FogHorn Systems is bringing advanced machine learning capabilities to Industrial Internet of Things (IIoT) edge computing. The company announced the availability of Lightning ML, the latest version of its Lightning edge intelligence software platform for the IIoT.
According to the company, Lightning ML is an integrated IIoT software platform that brings the power of machine learning at the edge in three ways. It leverages existing models and algorithms, it makes machine learning operations technology accessible, and it runs in tiny software footprints.
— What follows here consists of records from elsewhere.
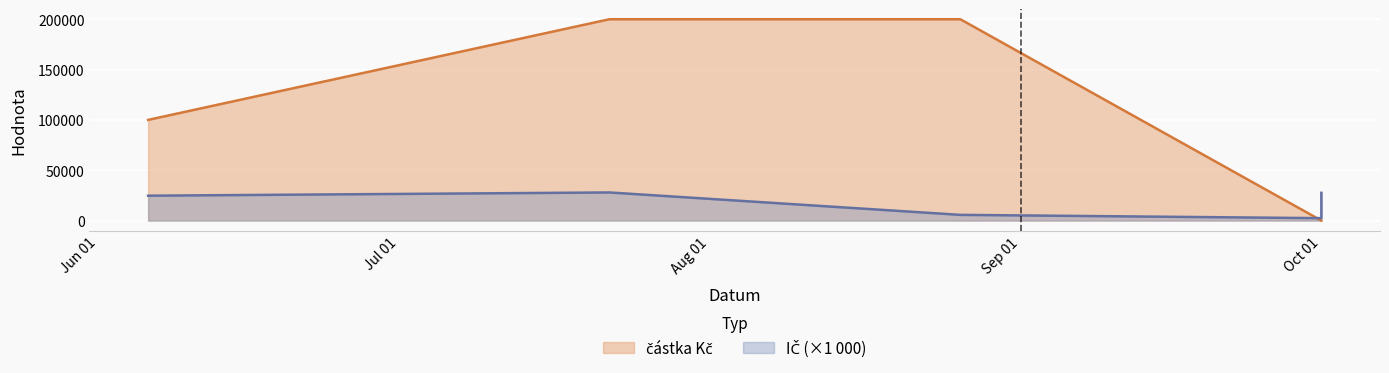

Reading left to right, what are all the values shown in this chart?

částka Kč: 100000.0	200000.0	200000.0	0.0	0.0	0.0
IČ: 24703.4	27921.7	5659.7	2388.1	24138.4	27574.9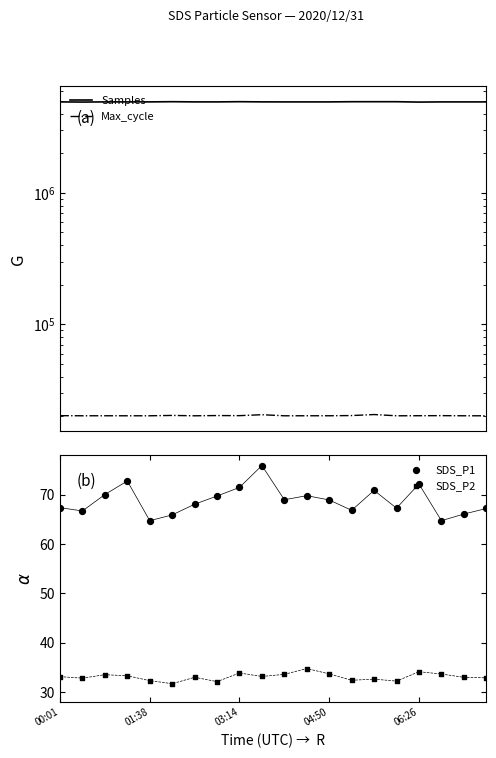

What is the total value across all series at 15?

4958882.5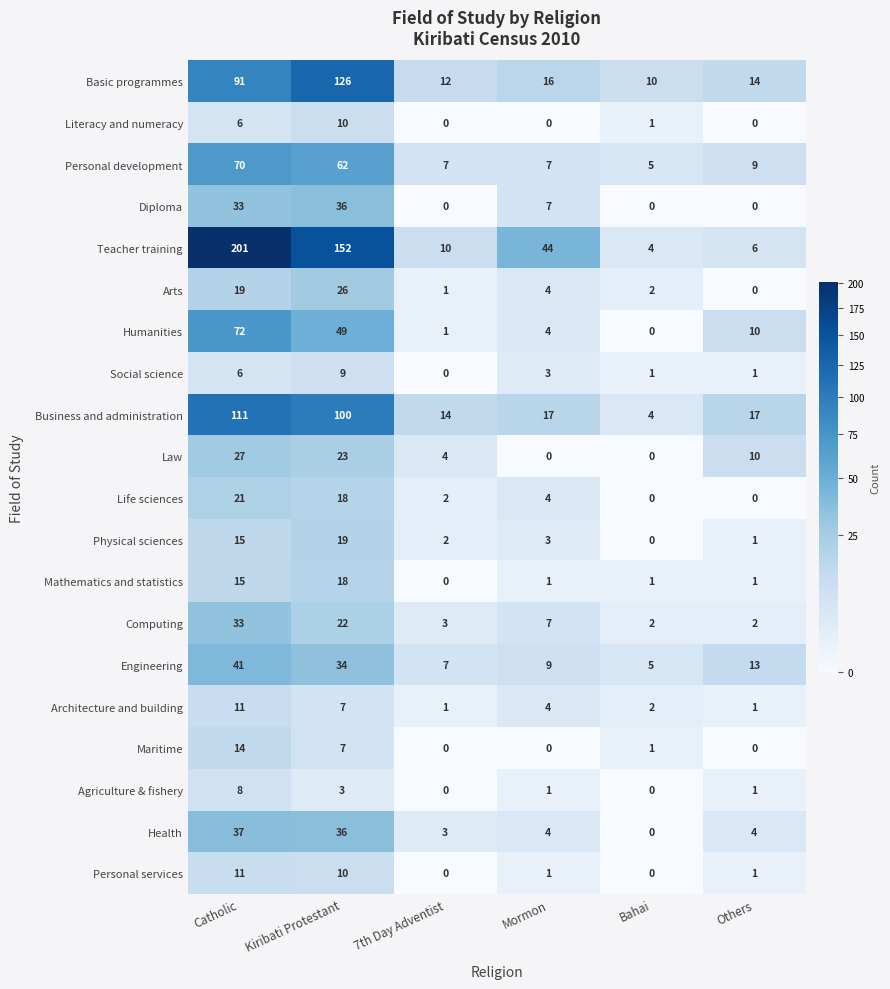

What is the spread (max minus min) of values at Others?

17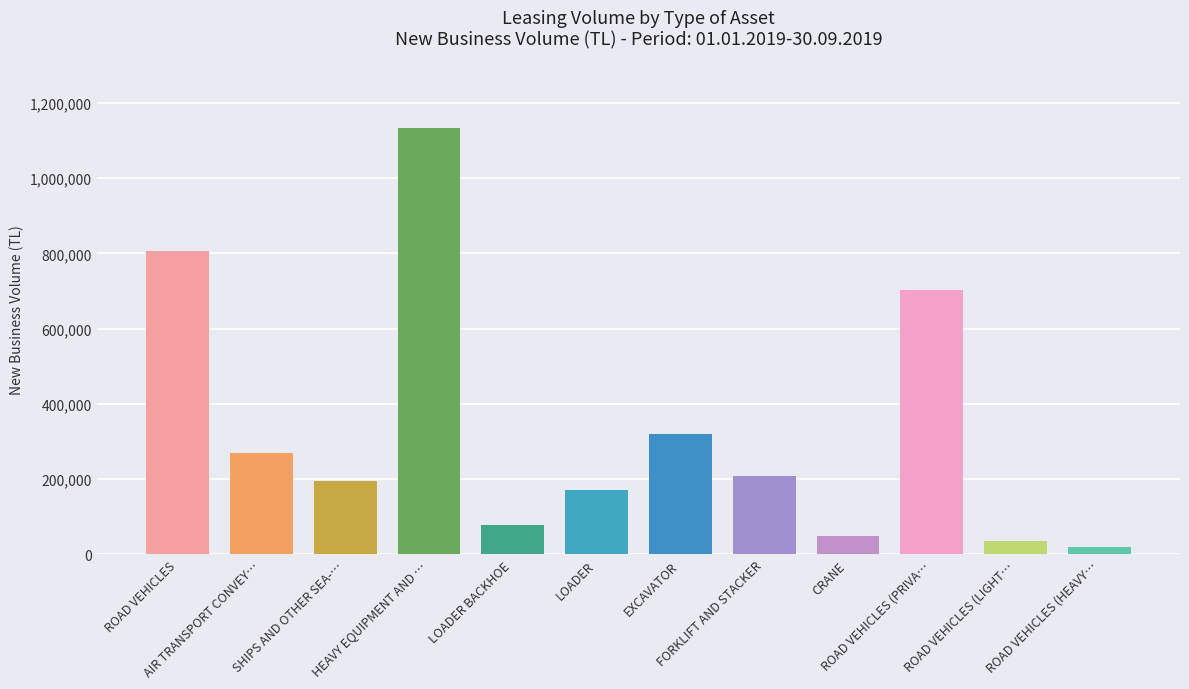

What is the minimum value shown in the chart?

20363.2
For instance, industrial companies can now seamlessly plug in and execute proprietary algorithms and machine learning models on live data streams. Non-technical personnel can use FogHorn’s tools to create machine learning insights without the need to work with data personnel or data scientists.
Additionally, Lightning ML enables complex machine learning models to run on compute devices like PLCs, Raspberry Pi systems, tiny IIoT gateways, as well as Industrial PCs and servers. The complete Micro edition of the Lightning ML platform requires less than 256MB of memory footprint, according to the company.
“The addition of FogHorn Lightning ML is a monumental leap forward in delivering on the promise of actionable insights for our IIoT customers,” said CEO of FogHorn David King. “In the initial launch of FogHorn’s Lightning platform, we successfully miniaturized the massive computing capabilities previously available only in the cloud. This allows customers to run powerful big data analytics directly on operations technology and IIoT devices right at the edge through our complex event processing analytics engine.”
Lightning ML supports ARM32, a processor in OT control systems, and the newest generation of small footprint Raspberry Pi derivative IIoT gateways. Lightning ML can also run on premises or connect to any private cloud or public cloud environment.